#### TEXTAUSZUG ####

Anarchie als Form

■ Acht Jahre nach Ronald Schernikaus Tod wird dessen tausendseitiges Nachlasswerk „legende“ veröffentlicht

Fast zehn Jahre hatte er an seinem ausufernden Roman gearbeitet. Im Oktober 1991 war das Manuskript endlich abgeschlossen, und er verschickte es – 1.000 Seiten schwer – an verschiedene Verlage in den alten wie in den neuen Bundesländern. Aus zahllosen, zum Teil sehr kurzen Textpartikeln setzt sich mosaikhaft ein ins Fantastische gleitendes Panorama zusammen; eine „wilde Mischung aus Bibel, Sage, Parabel“ und „Montage aus Erzählung, Dialogen, Zeitungsüberschriften, Parodien, Witzen, Träumen und inneren Monologen“, wie es sein Nachlassverwalter Rainer Bohn beschreibt.

####

AUFGABE 1:
Beantworten Sie anhand des Textauszugs über Schernikaus Roman „legende“ die folgenden Fragen.
(a) Wie viele Jahre nach Schernikaus Tod wird „legende“ veröffentlicht?
(b) In welchem Monat und Jahr war das Manuskript abgeschlossen?
(c) Wer beschreibt den Roman als „wilde Mischung aus Bibel, Sage, Parabel“?
AUFGABE 2: Schreiben Sie den Textauszug über Schernikaus Roman „legende“ im Anschluss an seinen letzten Satz weiter.
Die Einträge stammen aus einer anderen Quelle.

#### DATENBEREICH ####

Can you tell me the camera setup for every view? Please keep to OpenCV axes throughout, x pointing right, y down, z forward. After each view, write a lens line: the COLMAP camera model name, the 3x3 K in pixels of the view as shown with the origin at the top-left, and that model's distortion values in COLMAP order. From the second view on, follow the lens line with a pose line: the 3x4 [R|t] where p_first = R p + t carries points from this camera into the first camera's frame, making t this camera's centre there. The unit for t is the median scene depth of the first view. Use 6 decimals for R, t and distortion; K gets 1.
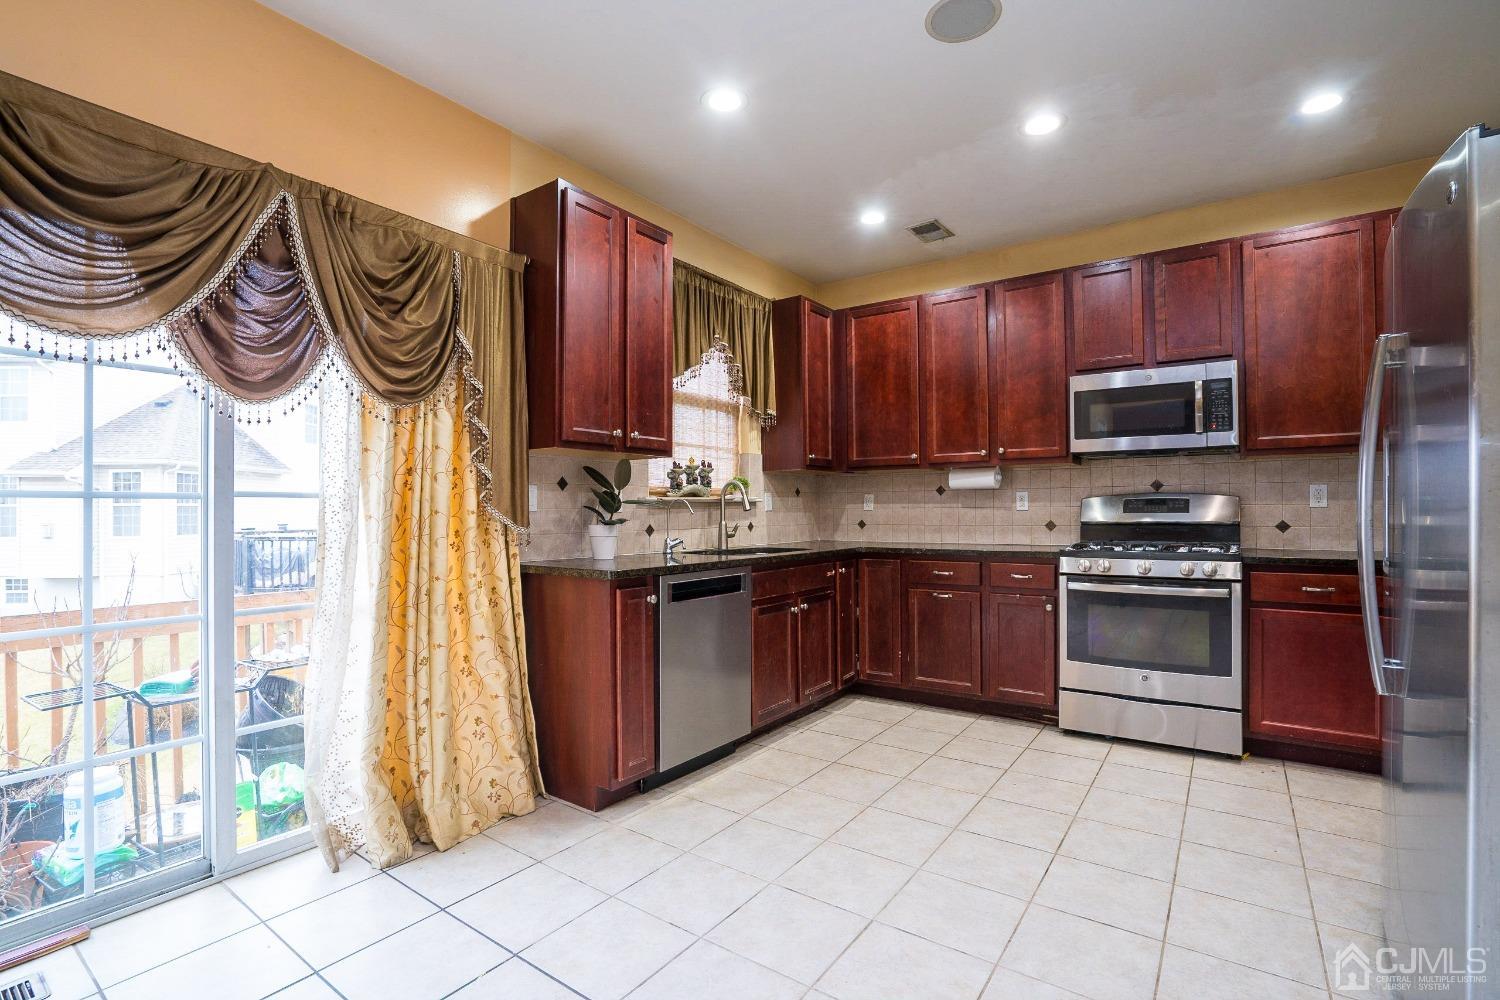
lens RADIAL K [[694.5, 0, 745.6], [0, 694.5, 506.2], [0, 0, 1]] dist [-0.062405, 0.023264]
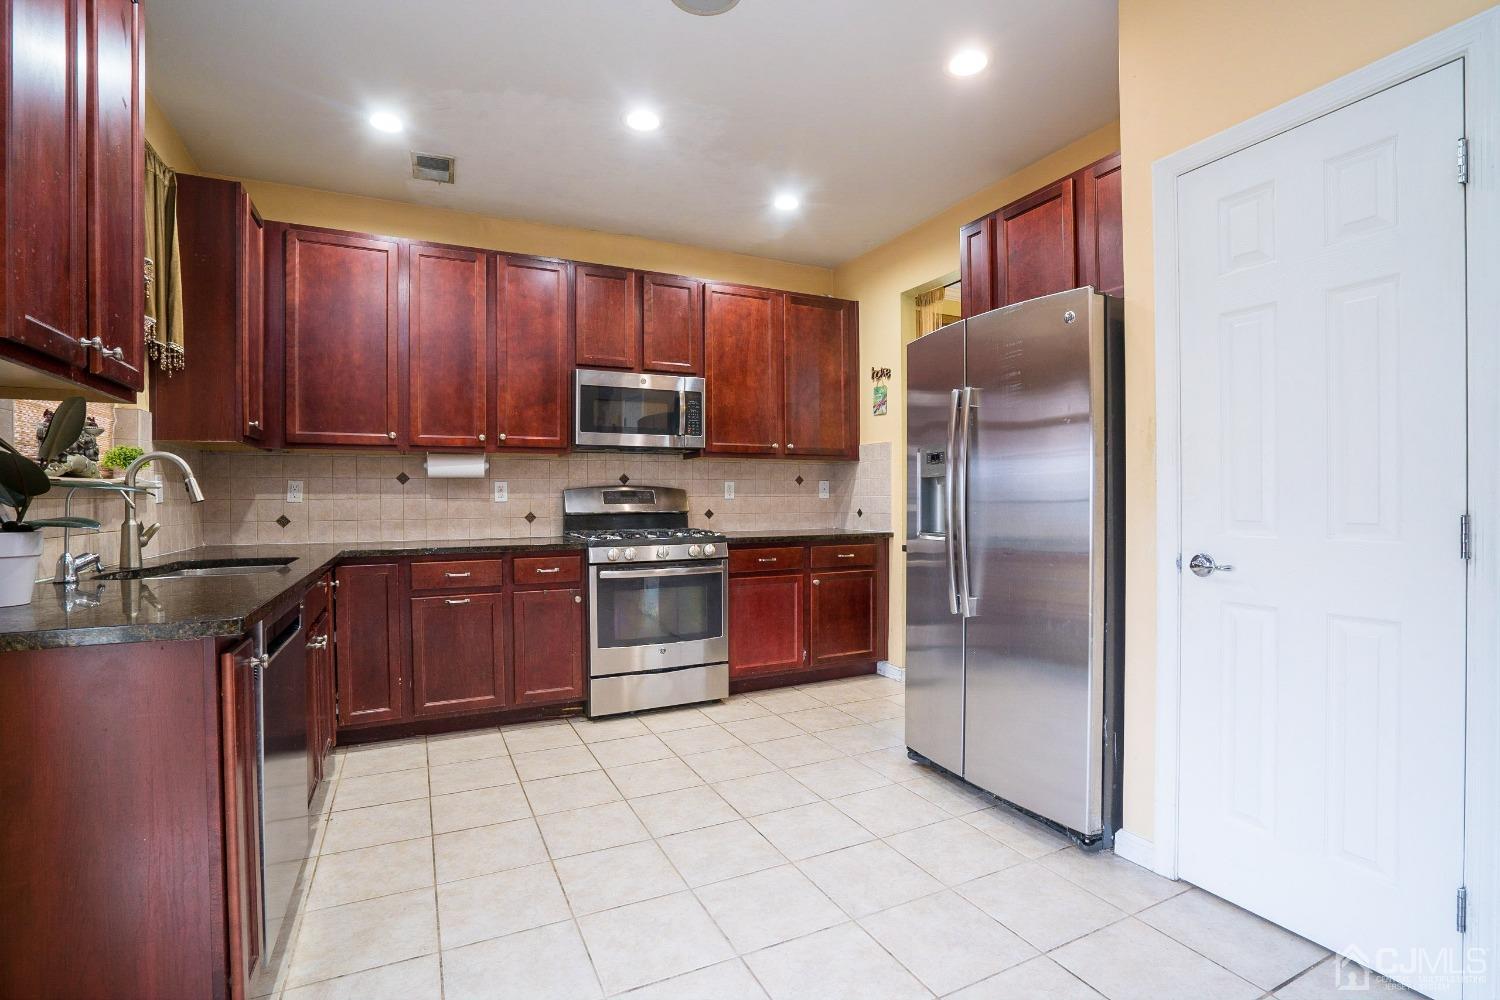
lens RADIAL K [[694.5, 0, 745.6], [0, 694.5, 506.2], [0, 0, 1]] dist [-0.062405, 0.023264]
pose [[0.475349, -0.006296, 0.879775, -0.332717], [-0.002221, 0.999963, 0.008356, 0.004396], [-0.879794, -0.005926, 0.475317, 0.321010]]
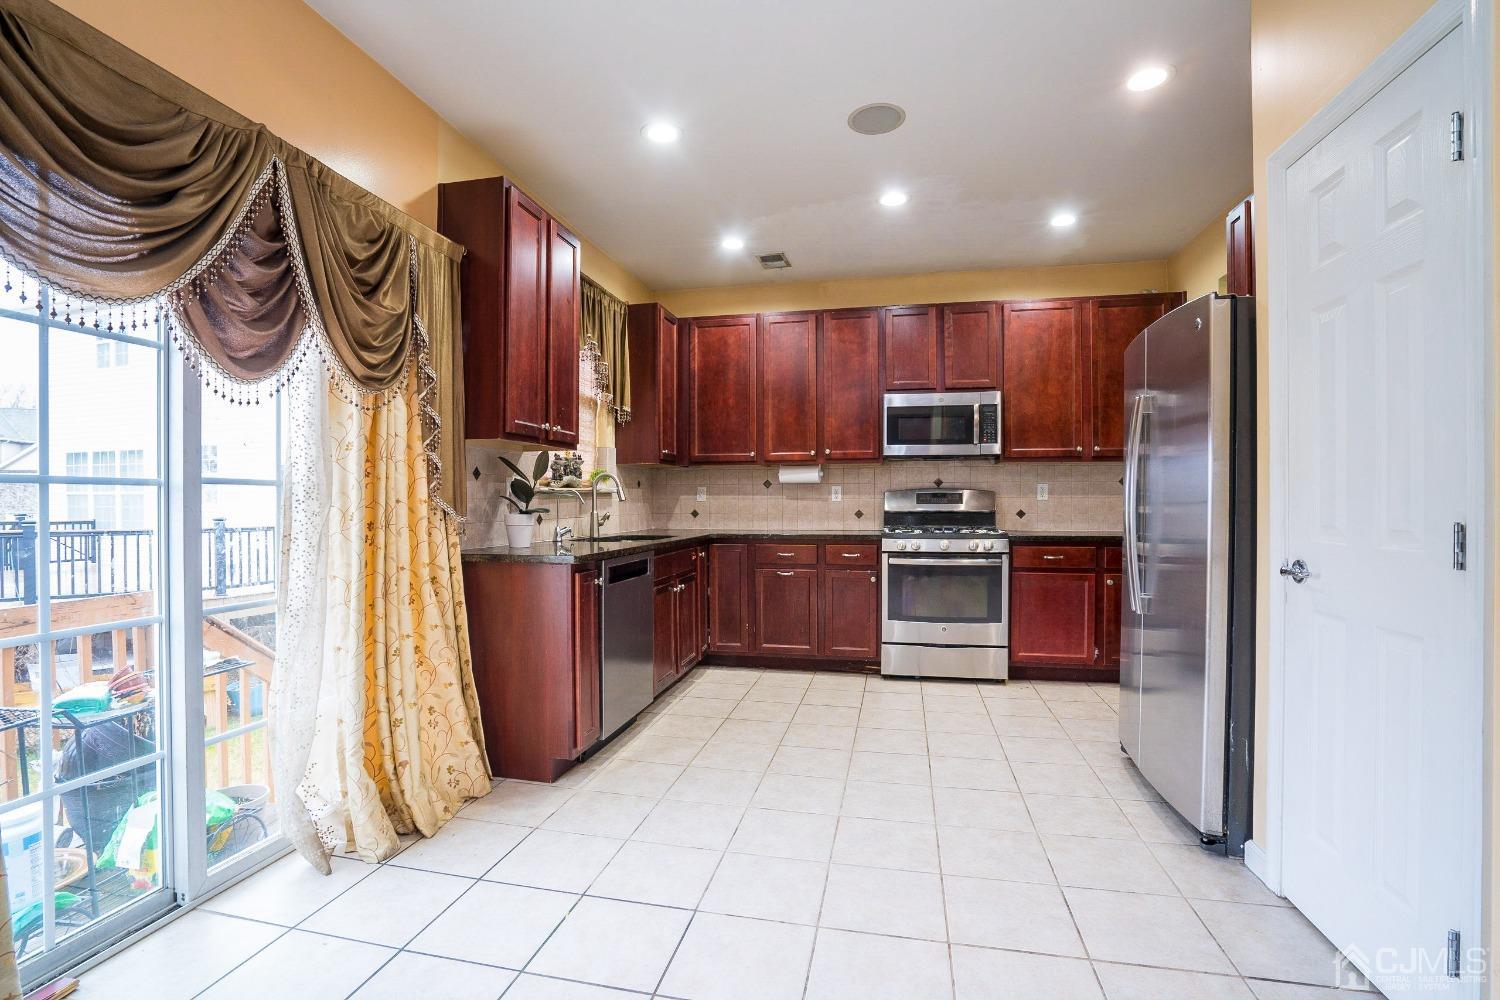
lens RADIAL K [[694.5, 0, 745.6], [0, 694.5, 506.2], [0, 0, 1]] dist [-0.062405, 0.023264]
pose [[0.919406, 0.000509, 0.393310, -0.277323], [-0.005710, 0.999911, 0.012055, 0.000633], [-0.393269, -0.013329, 0.919327, -0.071812]]
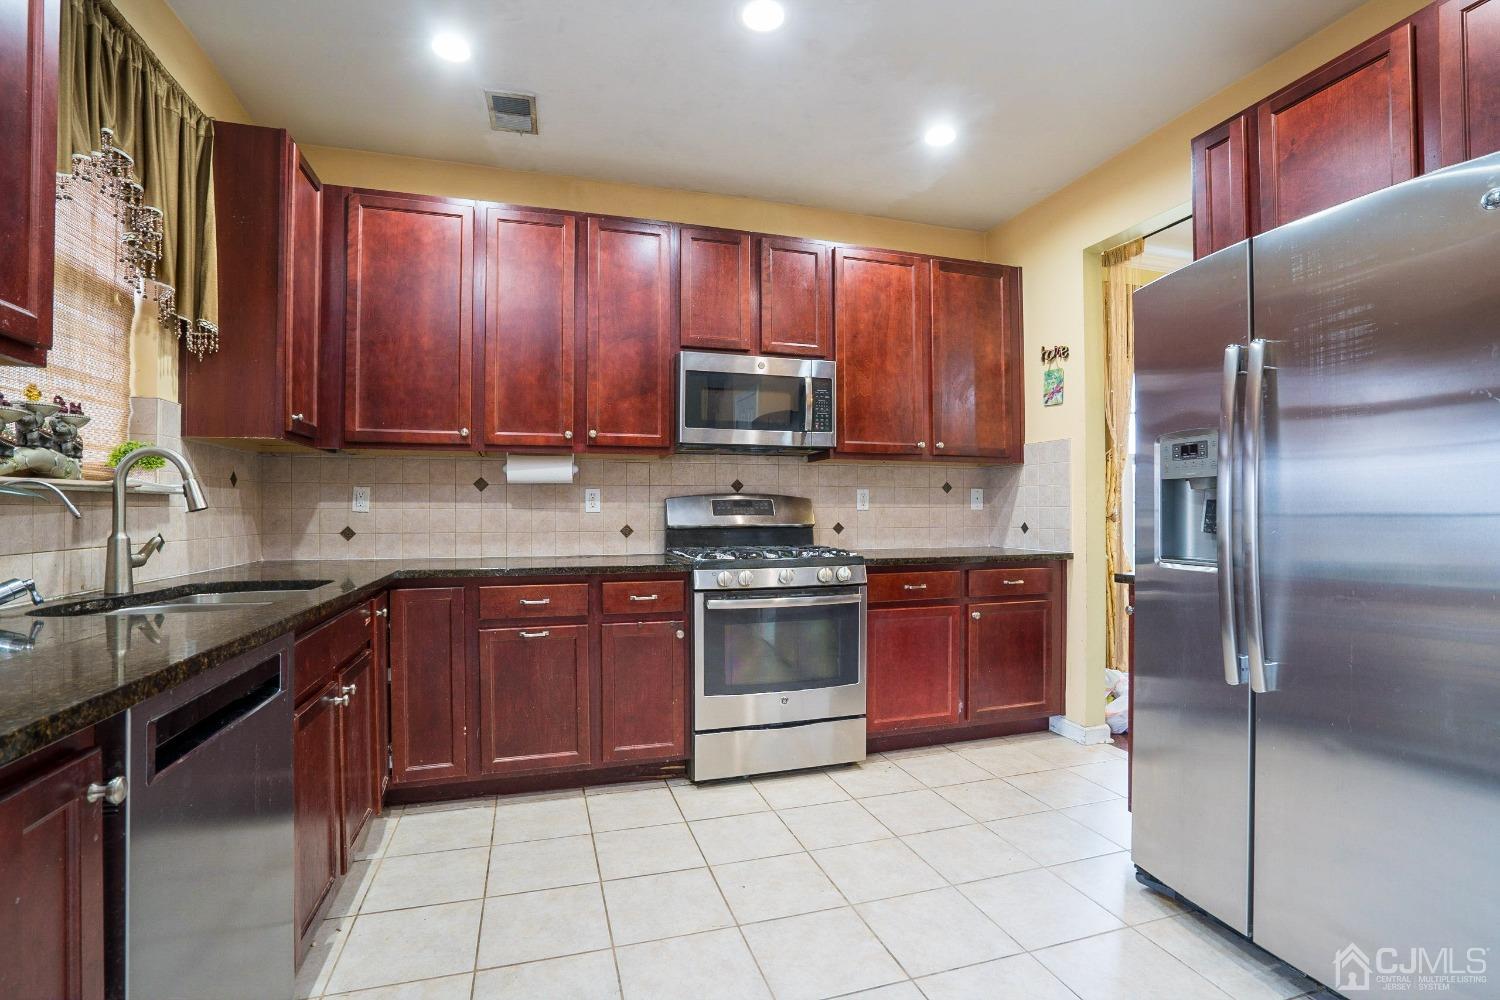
lens RADIAL K [[694.5, 0, 745.6], [0, 694.5, 506.2], [0, 0, 1]] dist [-0.062405, 0.023264]
pose [[0.606226, 0.009969, 0.795230, -0.157976], [-0.006043, 0.999950, -0.007930, 0.005420], [-0.795269, 0.000002, 0.606257, 0.465910]]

####

ANTWORT 1:
(a) Acht Jahre nach seinem Tod.
(b) Im Oktober 1991.
(c) Rainer Bohn, Schernikaus Nachlassverwalter.

ANTWORT 2:
„legende“ (durchgängig auf Großschreibung verzichtend) spielt im Westberlin der 80er Jahre: „mitten im tod sind wir vom leben umfangen, nicht wahr, mitten auf der insel sind wir vom land umgeben, mitten in der zukunft die vergangenheit.“

Vier für die Menschen unsichtbare Götter – die Terroristin Ulrike Meinhoff, die Schauspielerin Therese Giehse, der Kommunist Max Reimann und der Schriftsteller Klaus Mann – kommen zu den Menschen, um ihnen das Glück zu bringen. Und Marianne Rosenberg zieht in ein besetztes Haus. Schernikaus Prosa ist ein stetes Stakkato von Kürzestsätzen.

Um der Widersprüchlichkeit der gesellschaftlichen Situation aber auch des eigenen sich überschlagenden Denkens Herr zu werden, flüchtet sich Schernikau in ein sprunghaftes Schreiben. Selbstreflexionen unterbrechen die Handlung, Momentaufnahmen schieben sich zwischen Monologe. Was auf den ersten Blick wie ein heilloses Chaos, wie ein wirrer Zettelkasten wirkt, ist letztlich purer Anarchismus als Form.

Sein Manuskript traf zwar auf Interesse, aber drucken wollte es niemand. Die Zeiten waren die denkbar ungünstigsten für einen solchen Roman. Als wenige Wochen danach die ersten Absagen eintrafen, war Schernikau bereits tot. Mit 31 Jahren verstarb er in Berlin an den Folgen von Aids.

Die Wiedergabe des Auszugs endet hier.